If you ever end up in a managerial position at work, or better yet, if you want a smoother working relationship with your team, I would pay very close attention as to how you’re communicating with team members.
Most of the time, you want to play with folks side by side, not a “I’ll tell you what to do” type of relationship. The latter ends up poorly except in the case where the person being told what to do is entirely submissive and has no issues with long task lists. This might be fine for an intern, but even then, I anticipate them ramping up after a short time.
The root of this issue seems to come from written or spoken statements, which usually aren’t purposefully destructive or intentionally harmful but have somehow become the norm in the working world. They’re cunningly disguised.
“Hey, is there any chance you can [action]?”
which really means: “Can you do this now? I’d like this done, you’re the one to do it, and I’m banking on the fact that you’ll agree with me.”
“Hey, it would be great if you can [action].”
which really means: “Can you do this now? I don’t want to sound mean but please do this.”
“Hey, we should start doing [action].”
which really means: “I don’t think I have time to do this, but can you get started on it?”
“Hey, should we start doing [action]?”
which really means: “I don’t think I have time to do this, and I’m implicitly thinking you’ll pick up on the fact that we need this soon (now) and you should get started on it.”
“Hey, do you have time to do [action].”
which really means: “Can you do this as soon as possible?”

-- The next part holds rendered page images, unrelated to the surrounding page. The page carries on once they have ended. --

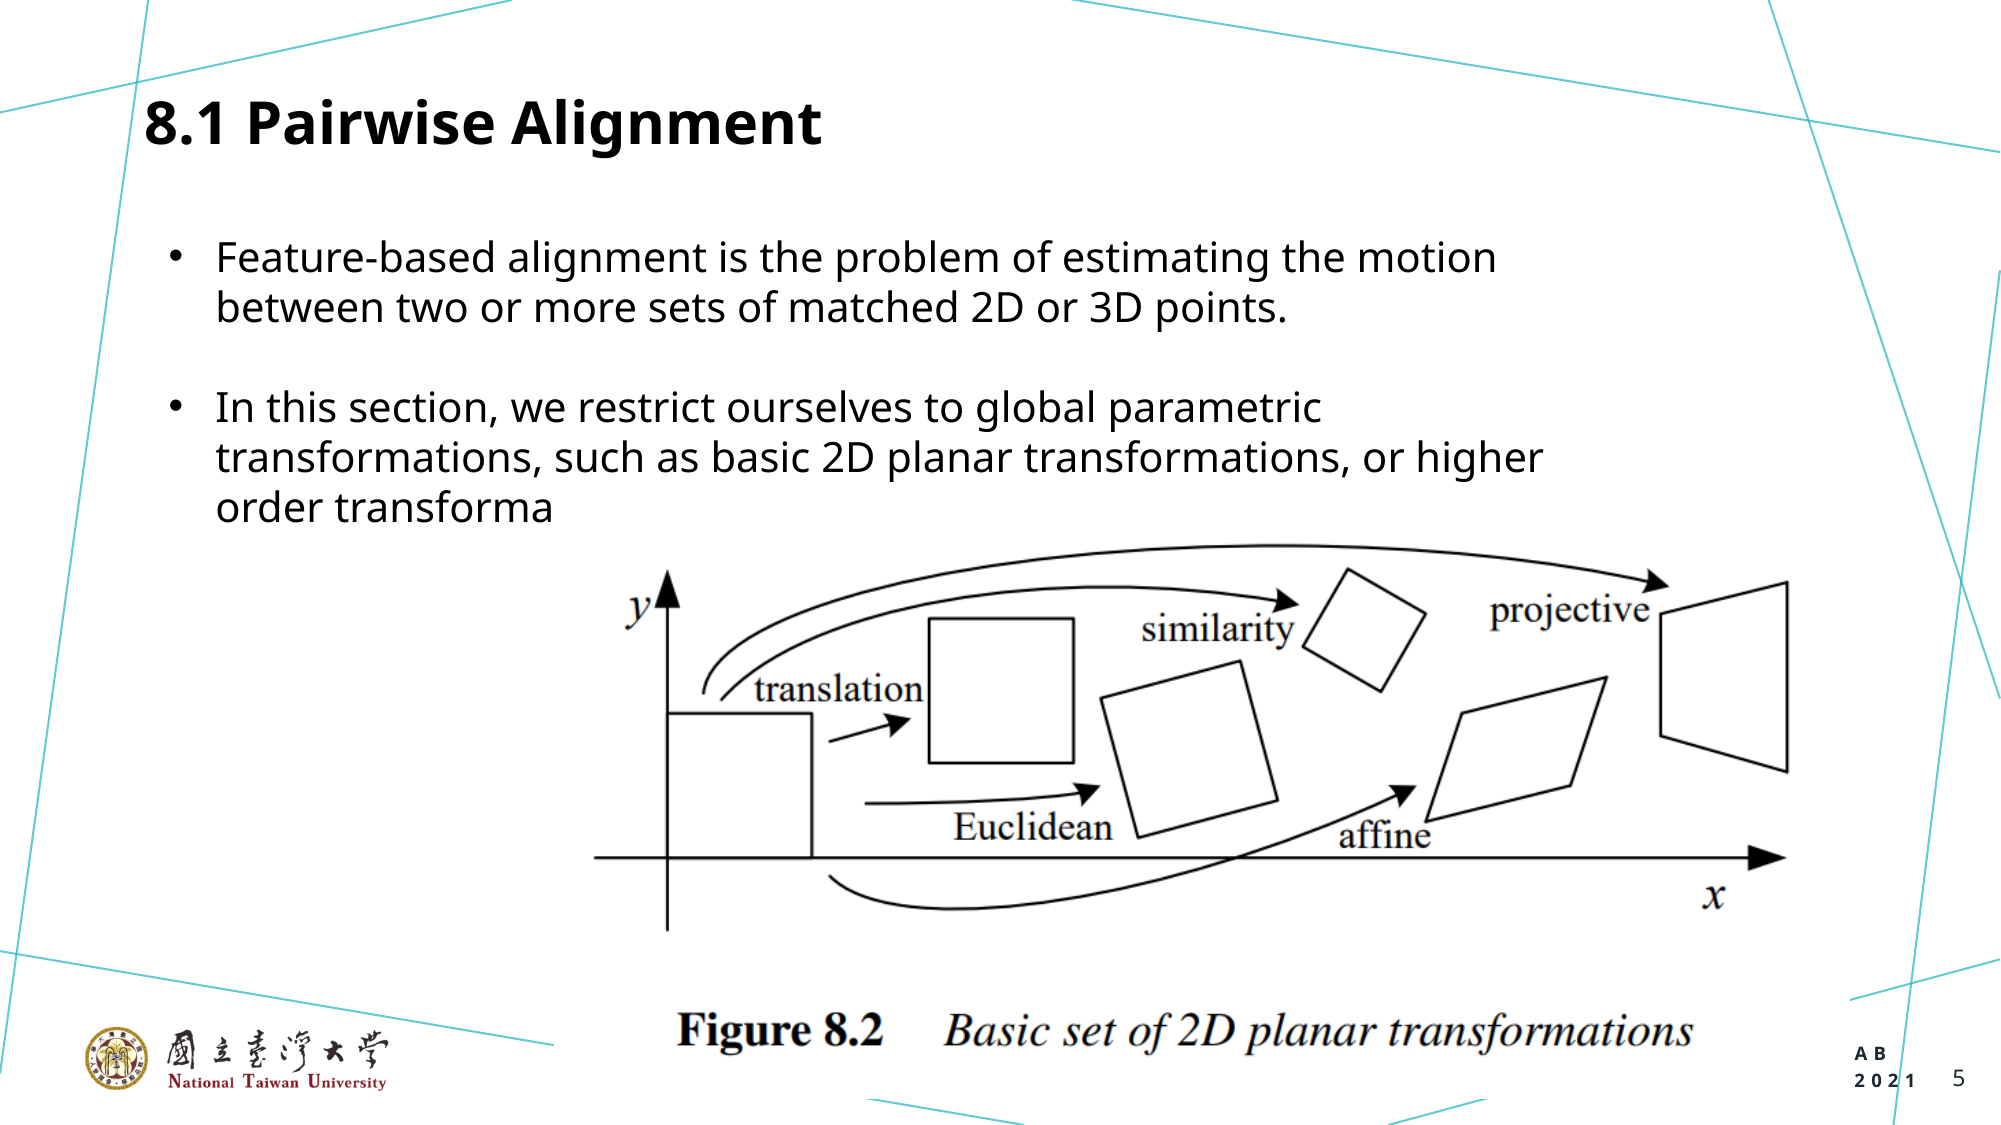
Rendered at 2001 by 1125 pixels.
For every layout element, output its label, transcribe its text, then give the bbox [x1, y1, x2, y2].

picture [554, 485, 1850, 1099]
picture [80, 1017, 396, 1101]
title 8.1 Pairwise Alignment [129, 85, 1049, 165]
text_box Feature-based alignment is the problem of estimating the motion between two or more sets of matched 2D or 3D points. In this section, we restrict ourselves to global parametric transformations, such as basic 2D planar transformations, or higher order transformation for curved surfaces. [153, 222, 1640, 538]
text_box DC&CV LAB CSIE NTU 2021 [1850, 1018, 1933, 1099]
slide_number 5 [1903, 1049, 1981, 1110]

Maybe I’m exaggerating slightly, but for the most part, I’m not. The context of the ask is important. These phrases by themselves are not intended to harm or assume immediate action, but if they are casually dropped in at the end of a discussion or even worse, without any discussion, I can guarantee you that in the long run, you will have poor or no team dynamics. Even if they aren’t designed to harm, they can be interpreted differently given team “hierarchy” dynamics.
For many of these phrases, or “asks” as you could call them, they’re really all cleverly softened phrases that essentially ask you do something for them. This is a one-way street. A wants B to do something. B is allowed to fight back, but the result of cancelling A’s request are a toss up. These are essentially nicer ways to say “do this”.
Instead of these phrases, why don’t we bring these things types of things early, often, and clearly to team members to include them as a viable partners in crime?
“Hey, so I’m sure you’ve heard we’re working on initiative W a couple weeks back. I’m running point on sales and meeting with some biz-dev folks, and because you’re our head of analytics, you’re in the perfect position to help me understand A, B, and C.
Before we take this any further, I’d love to hear your take on this, and whether or not you think it’s a priority in the larger scheme of things. We can async offline or grab 30-min chat so I can get your expertise on this. What do you think?”
The difference in this type of communication is that they have a SAY in the whole matter. You are asking for their expertise. Their time is valuable. You aren’t pre-committing them to anything. If they deem it a worthwhile venture, then surprise, you’ve influenced one of your teammates to help fight alongside of you. If not yet convinced, you at least open the door for conversation. It’s not an immediate ask. Nothing is one fire.
This also goes to say there must be good thinking to back whatever initiative W is. If the initiative isn’t well thought out, completely idiotic, or is just full of operational gaps, you’re setting yourself and your team up to fail. Try pitching it to yourself several times before you bring it to the folks who have the expertise you’re looking for.
Let’s bring back longer, more thoughtful lines of communication.